Look through the data below for the line with "4.188 2.81e-05 ***" and the line with "2.779 0.005459 **", then output those two and all lines in between, exactly as written.

[[ Records shown open ]]

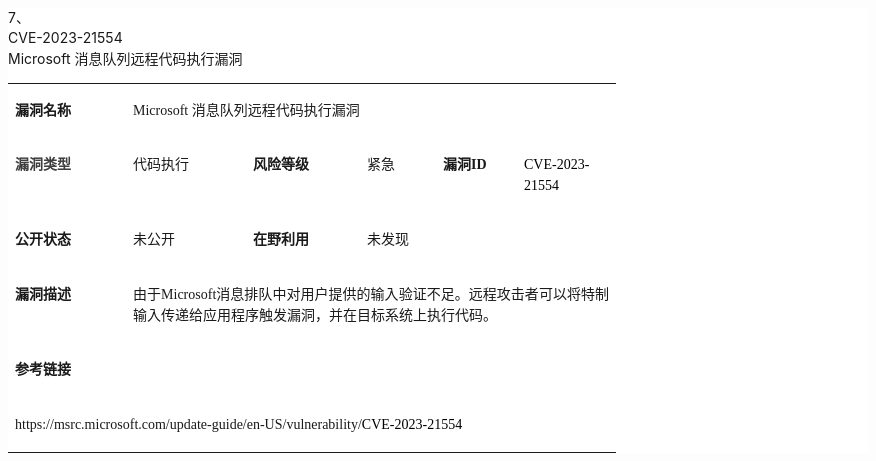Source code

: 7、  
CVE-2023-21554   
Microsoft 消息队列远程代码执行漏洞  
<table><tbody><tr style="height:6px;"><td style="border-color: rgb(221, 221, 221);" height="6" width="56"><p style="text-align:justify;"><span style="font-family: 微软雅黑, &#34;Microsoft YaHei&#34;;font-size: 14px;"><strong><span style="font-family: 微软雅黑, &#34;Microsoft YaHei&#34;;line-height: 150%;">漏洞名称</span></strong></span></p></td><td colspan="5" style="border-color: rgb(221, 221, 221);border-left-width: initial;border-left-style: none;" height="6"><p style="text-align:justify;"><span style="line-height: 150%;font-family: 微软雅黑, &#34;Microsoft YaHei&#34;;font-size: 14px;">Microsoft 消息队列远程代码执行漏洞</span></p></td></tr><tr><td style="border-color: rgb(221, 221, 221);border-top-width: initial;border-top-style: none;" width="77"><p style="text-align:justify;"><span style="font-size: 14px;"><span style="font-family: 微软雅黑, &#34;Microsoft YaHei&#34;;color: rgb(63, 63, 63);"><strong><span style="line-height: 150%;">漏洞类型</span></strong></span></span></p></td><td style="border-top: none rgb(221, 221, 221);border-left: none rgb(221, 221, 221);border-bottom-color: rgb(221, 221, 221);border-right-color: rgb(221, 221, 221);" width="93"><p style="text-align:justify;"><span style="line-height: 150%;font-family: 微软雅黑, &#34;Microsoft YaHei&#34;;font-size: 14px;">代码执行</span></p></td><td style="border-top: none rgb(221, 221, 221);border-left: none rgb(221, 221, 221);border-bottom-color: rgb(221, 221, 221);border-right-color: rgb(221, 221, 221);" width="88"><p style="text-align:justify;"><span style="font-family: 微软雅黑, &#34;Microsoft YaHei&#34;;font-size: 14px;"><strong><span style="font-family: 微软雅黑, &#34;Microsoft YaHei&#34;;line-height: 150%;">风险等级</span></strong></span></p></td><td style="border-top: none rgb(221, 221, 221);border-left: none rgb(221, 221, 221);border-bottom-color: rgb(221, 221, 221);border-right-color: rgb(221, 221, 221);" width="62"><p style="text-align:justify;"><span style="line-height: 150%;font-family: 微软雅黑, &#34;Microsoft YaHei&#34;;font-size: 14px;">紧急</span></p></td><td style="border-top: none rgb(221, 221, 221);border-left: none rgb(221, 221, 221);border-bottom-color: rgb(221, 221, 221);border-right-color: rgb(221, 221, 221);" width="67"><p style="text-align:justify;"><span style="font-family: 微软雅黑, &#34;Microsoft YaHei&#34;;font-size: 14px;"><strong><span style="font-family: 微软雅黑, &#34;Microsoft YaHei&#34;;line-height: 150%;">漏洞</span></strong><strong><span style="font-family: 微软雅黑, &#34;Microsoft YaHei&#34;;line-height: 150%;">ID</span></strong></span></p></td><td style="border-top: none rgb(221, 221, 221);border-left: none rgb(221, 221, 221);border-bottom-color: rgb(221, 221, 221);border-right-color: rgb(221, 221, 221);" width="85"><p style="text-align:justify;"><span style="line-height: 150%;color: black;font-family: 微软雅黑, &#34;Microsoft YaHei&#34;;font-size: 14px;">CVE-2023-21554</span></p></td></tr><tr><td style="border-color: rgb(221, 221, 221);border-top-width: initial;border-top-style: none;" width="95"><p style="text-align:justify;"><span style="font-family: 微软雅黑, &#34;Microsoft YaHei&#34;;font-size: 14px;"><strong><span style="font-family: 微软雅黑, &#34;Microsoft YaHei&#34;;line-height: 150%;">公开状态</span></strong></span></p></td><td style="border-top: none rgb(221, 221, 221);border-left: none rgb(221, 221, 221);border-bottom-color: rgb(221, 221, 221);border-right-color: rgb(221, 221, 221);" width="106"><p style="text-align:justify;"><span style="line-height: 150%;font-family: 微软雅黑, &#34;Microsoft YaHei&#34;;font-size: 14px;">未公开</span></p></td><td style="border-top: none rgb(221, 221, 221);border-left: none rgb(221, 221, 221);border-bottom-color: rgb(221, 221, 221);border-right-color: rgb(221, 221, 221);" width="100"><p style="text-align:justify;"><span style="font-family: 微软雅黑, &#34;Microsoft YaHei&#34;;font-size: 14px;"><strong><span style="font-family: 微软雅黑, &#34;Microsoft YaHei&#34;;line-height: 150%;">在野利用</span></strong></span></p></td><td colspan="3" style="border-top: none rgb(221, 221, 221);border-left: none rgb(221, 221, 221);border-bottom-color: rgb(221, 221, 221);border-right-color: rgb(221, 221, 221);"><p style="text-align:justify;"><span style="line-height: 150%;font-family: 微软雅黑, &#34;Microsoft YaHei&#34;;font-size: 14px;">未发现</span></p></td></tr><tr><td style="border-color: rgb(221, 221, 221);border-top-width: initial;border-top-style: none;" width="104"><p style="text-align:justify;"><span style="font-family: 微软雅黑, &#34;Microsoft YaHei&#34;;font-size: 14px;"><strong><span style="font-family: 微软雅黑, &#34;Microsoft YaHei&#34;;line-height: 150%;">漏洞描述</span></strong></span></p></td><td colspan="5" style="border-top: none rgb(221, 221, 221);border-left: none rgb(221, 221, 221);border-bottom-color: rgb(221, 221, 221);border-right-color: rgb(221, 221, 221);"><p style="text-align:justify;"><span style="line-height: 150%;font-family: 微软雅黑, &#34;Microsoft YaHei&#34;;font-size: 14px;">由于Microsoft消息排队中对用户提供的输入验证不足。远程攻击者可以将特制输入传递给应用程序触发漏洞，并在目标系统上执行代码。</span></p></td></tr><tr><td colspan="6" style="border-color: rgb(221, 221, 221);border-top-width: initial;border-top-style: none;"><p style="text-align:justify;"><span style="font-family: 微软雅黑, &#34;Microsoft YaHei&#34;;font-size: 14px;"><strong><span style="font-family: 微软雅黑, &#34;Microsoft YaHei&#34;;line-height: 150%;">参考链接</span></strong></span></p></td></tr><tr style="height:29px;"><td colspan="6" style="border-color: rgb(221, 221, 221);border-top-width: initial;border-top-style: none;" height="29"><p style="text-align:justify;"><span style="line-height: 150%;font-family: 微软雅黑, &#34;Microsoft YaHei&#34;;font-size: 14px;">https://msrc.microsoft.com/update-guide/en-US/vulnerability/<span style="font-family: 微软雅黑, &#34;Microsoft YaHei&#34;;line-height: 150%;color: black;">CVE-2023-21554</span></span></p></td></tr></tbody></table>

[[ Records shown closed ]]
[[ Records shown open ]]

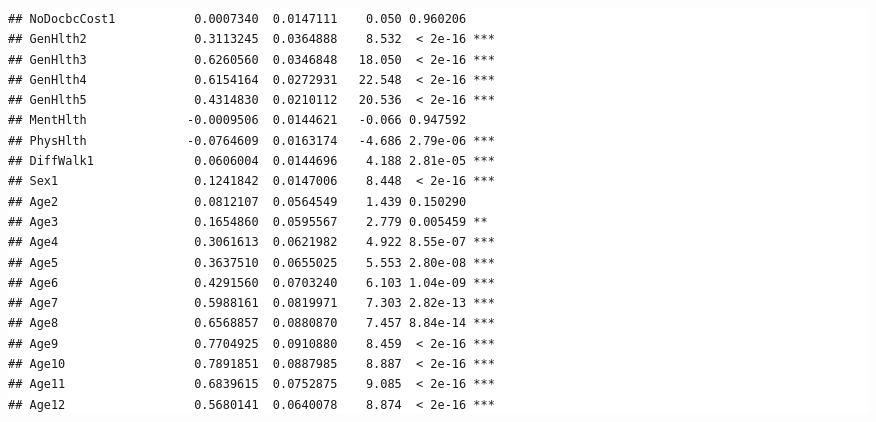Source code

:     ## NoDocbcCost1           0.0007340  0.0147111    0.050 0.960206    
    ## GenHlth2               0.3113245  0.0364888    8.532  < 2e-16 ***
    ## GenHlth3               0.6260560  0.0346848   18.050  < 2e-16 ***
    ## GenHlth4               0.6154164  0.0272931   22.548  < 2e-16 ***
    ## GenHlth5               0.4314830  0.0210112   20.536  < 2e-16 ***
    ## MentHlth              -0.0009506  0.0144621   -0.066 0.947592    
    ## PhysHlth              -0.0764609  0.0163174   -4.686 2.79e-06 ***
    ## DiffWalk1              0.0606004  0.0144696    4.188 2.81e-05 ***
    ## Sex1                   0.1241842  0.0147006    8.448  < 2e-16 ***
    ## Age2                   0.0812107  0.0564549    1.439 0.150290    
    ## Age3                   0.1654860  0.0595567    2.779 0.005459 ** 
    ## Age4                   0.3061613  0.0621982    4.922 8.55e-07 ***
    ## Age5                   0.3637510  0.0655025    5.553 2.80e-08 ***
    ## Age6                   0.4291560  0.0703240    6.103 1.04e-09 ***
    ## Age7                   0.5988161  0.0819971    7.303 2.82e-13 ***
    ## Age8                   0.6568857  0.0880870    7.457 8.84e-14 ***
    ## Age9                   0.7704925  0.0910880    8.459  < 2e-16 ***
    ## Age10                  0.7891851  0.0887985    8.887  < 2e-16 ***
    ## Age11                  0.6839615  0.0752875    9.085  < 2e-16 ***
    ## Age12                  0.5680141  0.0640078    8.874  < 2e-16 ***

[[ Records shown closed ]]

Answer to this problem
    ## DiffWalk1              0.0606004  0.0144696    4.188 2.81e-05 ***
    ## Sex1                   0.1241842  0.0147006    8.448  < 2e-16 ***
    ## Age2                   0.0812107  0.0564549    1.439 0.150290    
    ## Age3                   0.1654860  0.0595567    2.779 0.005459 ** 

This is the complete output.